--- START DATASET EXTRACT ---
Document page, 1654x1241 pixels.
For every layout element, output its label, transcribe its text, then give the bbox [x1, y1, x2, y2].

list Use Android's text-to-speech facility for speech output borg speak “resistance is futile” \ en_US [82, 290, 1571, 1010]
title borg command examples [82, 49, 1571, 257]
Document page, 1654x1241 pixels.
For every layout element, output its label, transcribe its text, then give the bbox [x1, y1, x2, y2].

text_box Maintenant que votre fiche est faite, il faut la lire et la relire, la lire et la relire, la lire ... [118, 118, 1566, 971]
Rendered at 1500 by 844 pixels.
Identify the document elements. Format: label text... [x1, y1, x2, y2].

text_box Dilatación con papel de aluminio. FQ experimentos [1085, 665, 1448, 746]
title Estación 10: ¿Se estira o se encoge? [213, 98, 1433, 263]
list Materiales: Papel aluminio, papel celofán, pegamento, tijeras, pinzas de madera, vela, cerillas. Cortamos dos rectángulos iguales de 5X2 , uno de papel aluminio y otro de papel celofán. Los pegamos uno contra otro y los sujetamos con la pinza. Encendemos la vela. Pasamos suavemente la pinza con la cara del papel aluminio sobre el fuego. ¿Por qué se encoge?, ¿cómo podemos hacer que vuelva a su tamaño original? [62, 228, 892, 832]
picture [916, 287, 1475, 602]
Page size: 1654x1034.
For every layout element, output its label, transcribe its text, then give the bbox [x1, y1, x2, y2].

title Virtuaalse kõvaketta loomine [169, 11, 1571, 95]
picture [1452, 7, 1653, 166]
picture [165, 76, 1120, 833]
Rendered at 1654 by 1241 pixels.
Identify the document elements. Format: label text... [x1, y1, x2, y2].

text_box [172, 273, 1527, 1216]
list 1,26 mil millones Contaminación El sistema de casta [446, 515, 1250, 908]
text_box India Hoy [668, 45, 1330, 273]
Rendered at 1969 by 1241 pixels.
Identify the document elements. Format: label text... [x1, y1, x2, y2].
--- END DATASET EXTRACT ---
** YOUR INSTRUCTIONS **
Print the lines of the listing verbatim, starting at the line containing "Rendered at 1500 by 844 pixels." and ending with the final line of the listing.

** OUTPUT FOR THIS TASK **
Rendered at 1500 by 844 pixels.
Identify the document elements. Format: label text... [x1, y1, x2, y2].

text_box Dilatación con papel de aluminio. FQ experimentos [1085, 665, 1448, 746]
title Estación 10: ¿Se estira o se encoge? [213, 98, 1433, 263]
list Materiales: Papel aluminio, papel celofán, pegamento, tijeras, pinzas de madera, vela, cerillas. Cortamos dos rectángulos iguales de 5X2 , uno de papel aluminio y otro de papel celofán. Los pegamos uno contra otro y los sujetamos con la pinza. Encendemos la vela. Pasamos suavemente la pinza con la cara del papel aluminio sobre el fuego. ¿Por qué se encoge?, ¿cómo podemos hacer que vuelva a su tamaño original? [62, 228, 892, 832]
picture [916, 287, 1475, 602]
Page size: 1654x1034.
For every layout element, output its label, transcribe its text, then give the bbox [x1, y1, x2, y2].

title Virtuaalse kõvaketta loomine [169, 11, 1571, 95]
picture [1452, 7, 1653, 166]
picture [165, 76, 1120, 833]
Rendered at 1654 by 1241 pixels.
Identify the document elements. Format: label text... [x1, y1, x2, y2].

text_box [172, 273, 1527, 1216]
list 1,26 mil millones Contaminación El sistema de casta [446, 515, 1250, 908]
text_box India Hoy [668, 45, 1330, 273]
Rendered at 1969 by 1241 pixels.
Identify the document elements. Format: label text... [x1, y1, x2, y2].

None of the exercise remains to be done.